A recent paper by four Federal Reserve economists, “Making Sense of the Subprime Crisis,” found another cause. They surveyed the published research reports by Wall Street analysts and economists, and asked why the Wall Street experts failed to foresee the surge in subprime foreclosures in 2007 and 2008. The Fed economists concluded that the risk models used by Wall Street analysts correctly predicted that a drop in real estate prices of 10 or 20 percent would imperil the market for subprime mortgage-backed securities. But the analysts themselves assigned a very low probability to that happening.
The miss by Wall Street analysts shows how models can be precise out to several decimal places, and yet be totally off base. The analysts, according to the Fed paper, doggedly clung to the optimists’ mantra that nominal housing prices in the United States had not declined in decades — even though house prices did fall nationally, adjusted for inflation, in the 1970s, and there are many sizable regional declines over the years.
Besides, the formation of a housing bubble was well under way. Until 2003, prices moved in line with employment, incomes and migration patterns, but then they departed from the economic fundamentals.
The Wall Street models, said Paul S. Willen, an economist at the Federal Reserve in Boston, included a lot of wishful thinking about house prices. But, he added, it is also true that asset price trends are difficult to predict. “The price of an asset, like a house or a stock, reflects not only your beliefs about the future, but you’re also betting on other people’s beliefs,” he observed. “It’s these hierarchies of beliefs — these behavioral factors — that are so hard to model.”
Indeed, the behavioral uncertainty added to the escalating complexity of financial markets help explain the failure in risk management. The quantitative models typically have their origins in academia and often the physical sciences. In academia, the focus is on problems that can be solved, proved and published — not messy, intractable challenges. In science, the models derive from particle flows in a liquid or a gas, which conform to the neat, crisp laws of physics.
Not so in financial modeling. Emanuel Derman is a physicist who became a managing director at Goldman Sachs, a quant whose name is on a few financial models and author of “My Life as a Quant — Reflections on Physics and Finance” (Wiley, 2004). In a paper that will be published next year in a professional journal, Mr. Derman writes, “To confuse the model with the world is to embrace a future disaster driven by the belief that humans obey mathematical rules.”
Yet blaming the models for their shortcomings, he said in an interview, seems misguided. “The models were more a tool of enthusiasm than a cause of the crisis,” said Mr. Derman, who is a professor at Columbia University.
In boom times, new markets tend to outpace the human and technical systems to support them, said Richard R. Lindsey, president of the Callcott Group, a quantitative consulting group. Those support systems, he said, include pricing and risk models, back-office clearing and management’s understanding of the financial instruments. That is what happened in the mortgage-backed securities and credit derivatives markets.

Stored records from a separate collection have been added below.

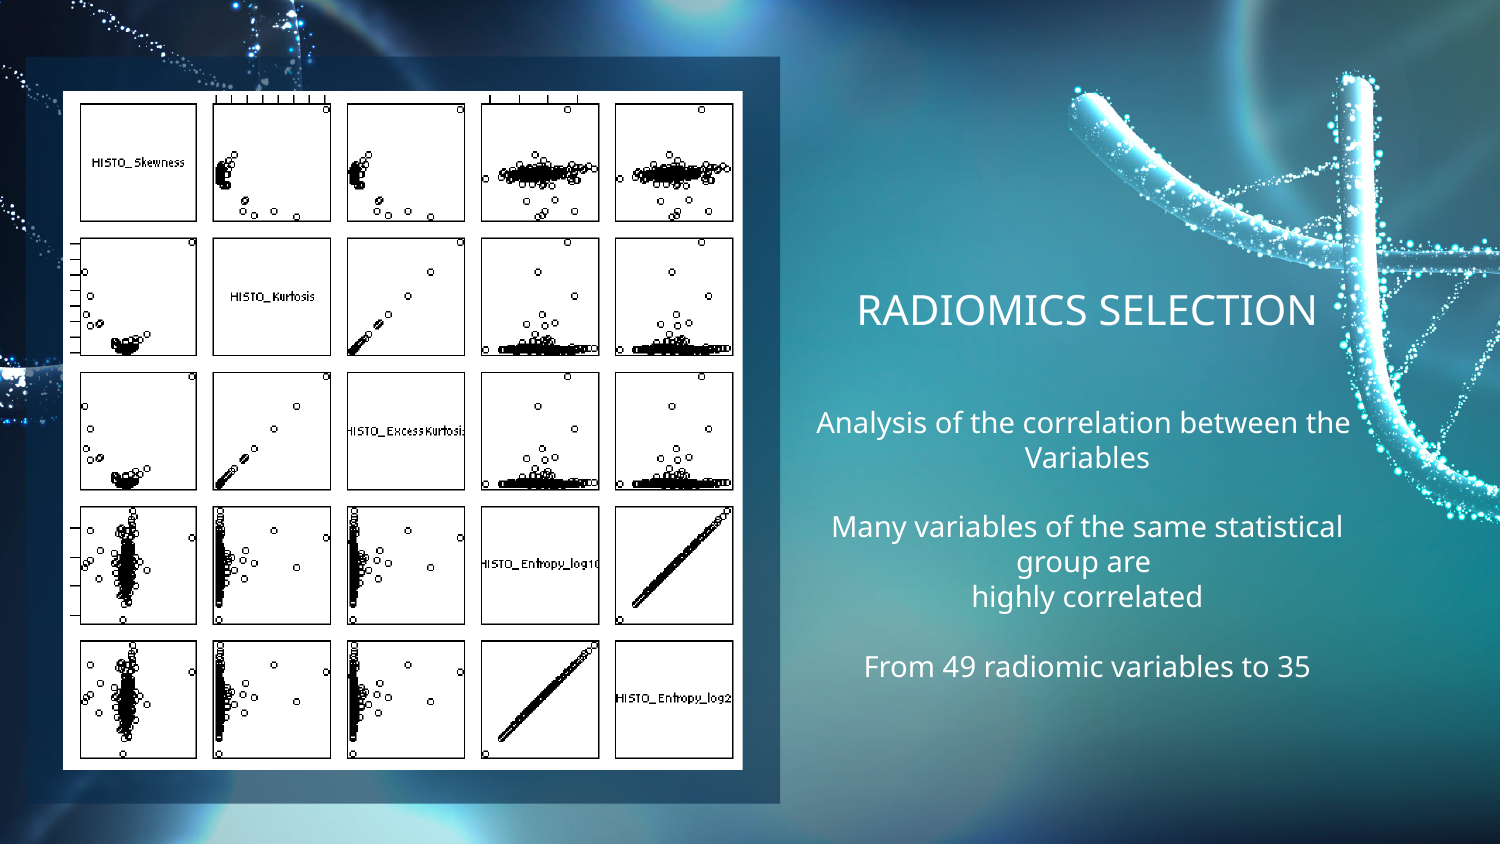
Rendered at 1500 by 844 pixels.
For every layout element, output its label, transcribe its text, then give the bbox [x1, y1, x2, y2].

text_box Analysis of the correlation between the Variables Many variables of the same statistical group are highly correlated From 49 radiomic variables to 35 [780, 396, 1395, 691]
picture [0, 0, 1500, 844]
text_box RADIOMICS SELECTION [841, 276, 1334, 342]
text_box [25, 56, 781, 804]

Better modeling, more wisely applied, would have helped, Mr. Lindsey said, but so would have common sense in senior management. The mortgage securities markets, he noted, grew rapidly and generated high profits for a decade. “If you are making a high return, I guarantee you there is a high risk there, even if you can’t see it,” said Mr. Lindsey, a former chief economist of the Securities and Exchange Commission.

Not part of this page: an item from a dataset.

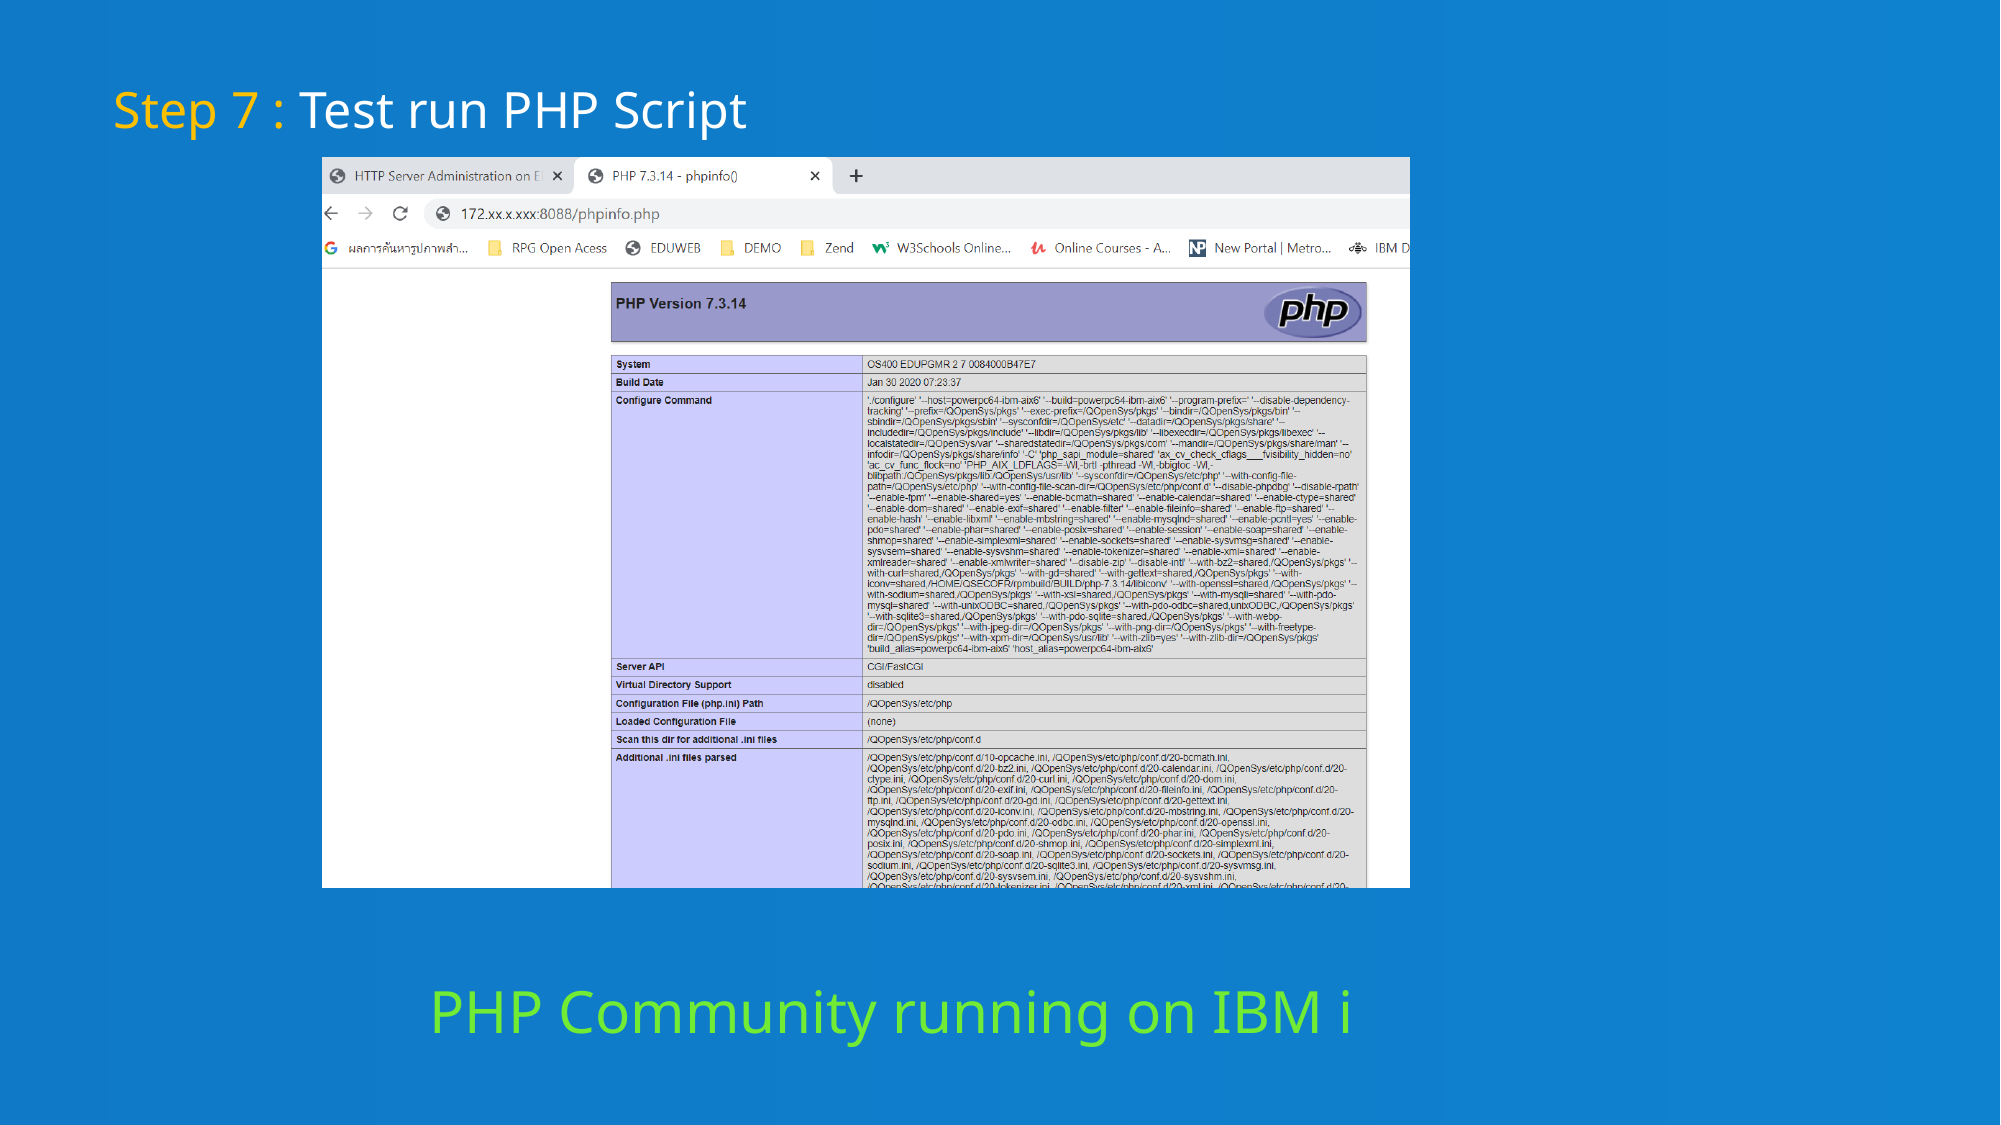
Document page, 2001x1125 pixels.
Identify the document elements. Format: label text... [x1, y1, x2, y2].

Among quants, some recognized the gathering storm. Mr. Lo, the director of M.I.T. Laboratory for Financial Engineering, co-wrote a paper that he presented in October 2004 at a National Bureau of Economic Research conference. The research paper warned of the rising systemic risk to financial markets and particularly focused on the potential liquidity, leverage and counterparty risk from hedge funds.
Over the next two years, Mr. Lo also made presentations to Federal Reserve officials in New York and Washington, and before the European Central Bank in Brussels. Among economists and academics, he said, the research was well received. “On the industry side, it was dismissed,” he recalled.
The dismissive response, Mr. Lo said, was not really surprising because Wall Street was going to chase profits in the good times. The path to sensible restraint, he said, will include not only better risk models, but also more regulation. Like others, Mr. Lo recommends higher capital requirements for banks and the use of exchanges or clearinghouses for the trade of exotic securities, so that prices and risks are more visible. Any hedge fund with more than $1 billion in assets, he added, should be compelled to report its holdings to regulators.
Financial regulation, Mr. Lo said, should be seen as similar to fire safety rules in building codes. The chances of any building burning down are slight, but ceiling sprinklers, fire extinguishers and fire escapes are mandated by law.
“We’ve learned the hard way that the consequences can be catastrophic, even if statistically improbable,” he said.